Vienna, Pötzleinsdorf
On 20 January 2009, the Arbitration Panel for In Rem Restitution rejected a claim for restitution of two properties owned by the Republic of Austria and several property parcels owned by the City of Vienna in Vienna, Pötzleinsdorf. One property, which was seized in 1941, had already been the object of a restitution settlement in 1950 in which the Arbitration Panel were unable to find any indications of an “extreme injustice”. The second property was sold to the City of Vienna in 1938/39 and/or transferred into public property. The Arbitration Panel is convinced that this transaction did not have any causal connection to the persecution of the previous owners.
The two neighbouring properties, with a total area of around 8,200 m², comprised a villa originating from the early 19th century, several outbuildings and a park. In 1938, these and several nearby construction areas with an area of around 17,000 m² were owned by the heirs of the deceased industrialist Isador M. – Käthe B., Marie K., Anna Maria M., Heinrich Mathias M., Konrad Michael M., Lorenz Sebastian M and Stephan M. Due to an obligation to the Austrian National Bank arising from a bill of exchange, a lien for 775,000 Schilling had been recorded on the property since 1929. By 1938, merely a portion of the accumulated interest had been paid. The capital claim, however, remained unpaid.

From 1938, the Reichsbank, which had taken over the business transactions of the Austrian National Bank after the Anschluss, tried to bring in a portion of the claim through the sale of the properties. As this, with the exception of one property, this was unsuccessful, from 1941 the Reichsbank planned to take over the ownership of the remaining properties. After the owners, who were considered Jews pursuant to the “Nuremberg Laws”, had fled abroad the properties fell to the German Reich on the basis of the Eleventh Decree to the Reich Citizenship Law, which in turn transferred them to the Reichsbank for their estimated value of 300,000 Reichsmark to be offset against the claim.
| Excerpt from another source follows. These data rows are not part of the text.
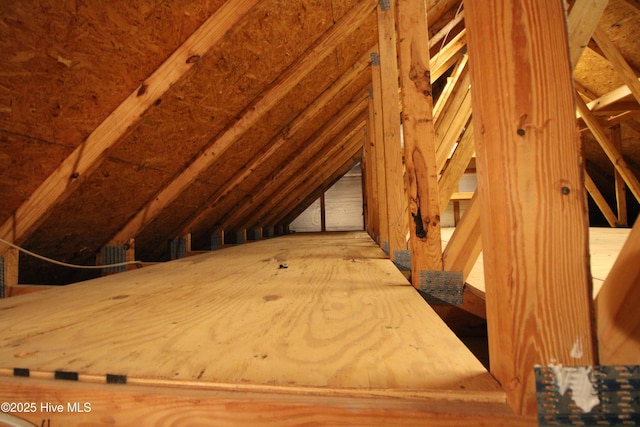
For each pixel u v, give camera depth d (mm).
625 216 3965
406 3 1053
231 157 2572
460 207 6059
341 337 602
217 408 422
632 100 3131
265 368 474
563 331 387
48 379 479
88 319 765
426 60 1043
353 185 7125
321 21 1779
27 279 1984
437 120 2549
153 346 577
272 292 1019
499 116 412
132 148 1659
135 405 442
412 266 1091
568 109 400
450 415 390
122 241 2168
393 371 458
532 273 395
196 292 1055
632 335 367
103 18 1071
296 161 3613
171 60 1274
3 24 938
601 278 1071
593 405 378
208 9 1232
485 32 430
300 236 4859
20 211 1401
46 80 1115
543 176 398
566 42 402
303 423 405
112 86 1267
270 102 1971
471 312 1031
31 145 1245
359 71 2586
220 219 3756
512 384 391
In 1945, the ownership title to the properties was recorded for the Austrian National Bank, which sold one of the presently requested properties comprising the villa and a large part of the park to the Republic of Austria. In the subsequent years the listed building, which was severely dilapidated, was renovated at great expense.

In 1950, the heirs of Isidor M. concluded a settlement with the Austrian National Bank. In this settlement the waived the restitution of the properties that were seized in 1941 – including the property which had been sold to the Republic in 1948. In a counter move the Austrian National Bank waived the remainder of the claim from the obligation arising from the bill of exchange against the owners and returned to them a property consisting of a construction area. One of the requested partial areas, which was transferred into public property by the Austrian National Bank in 1951, was also included in the settlement.

The Arbitration Panel therefore had to examine whether the settlement constituted an “extreme injustice”. In doing so, it was to be taken into account that in the case of a restitution, the previous owners would not only have had to pay back the estimated value of the properties which had been offset against the original claim of the Austrian National Bank in 1944 and a large part of the renovation expenses. In addition to this, the Austrian National Bank had a remaining claim of at least 440,000 Schilling against the owners on the basis of which the bank could have subjected the properties to an auctioning procedure at any time. Due to the high costs that would be connected to the restitution and the risk of not achieving the full value of the properties by auction, in the view of the previous owners and/or their heirs the settlement seemed economically understandable. The Arbitration Panel was also unable to determine that their freedom of contract had been decisively restricted at the time of the settlement.  For this reason, the restitution could not be recommended.

With regards to the second requested property and the two partial areas, the Arbitration Panel had to examine whether a seizure in the meaning of the General Settlement Fund Law was present. A prerequisite for a seizure is the causal connection between the persecution and the sale of the properties.

The City of Vienna had already conducted negotiations with the previous owners regarding the transfer of the two partial areas for widening the street, which had been in planning since 1930. Furthermore, in July 1938, both parties also agreed on the sale of the property. As the purchase price was adequate, the proceeds of the sale were received in their entirety by the owners and the negotiations had already commenced before 1938, the Arbitration Panel did not deem there to be a causal connection between the undisputed persecution of the owners and the sale of the property.

Therefore, the Arbitration Panel was also unable to recommend the restitution of this property which was sold to the Republic of Austria in 1954 and two partial areas which remained in the ownership of the City of Vienna.
For use by media; not legally binding upon the Arbitration Panel for In Rem Restitution.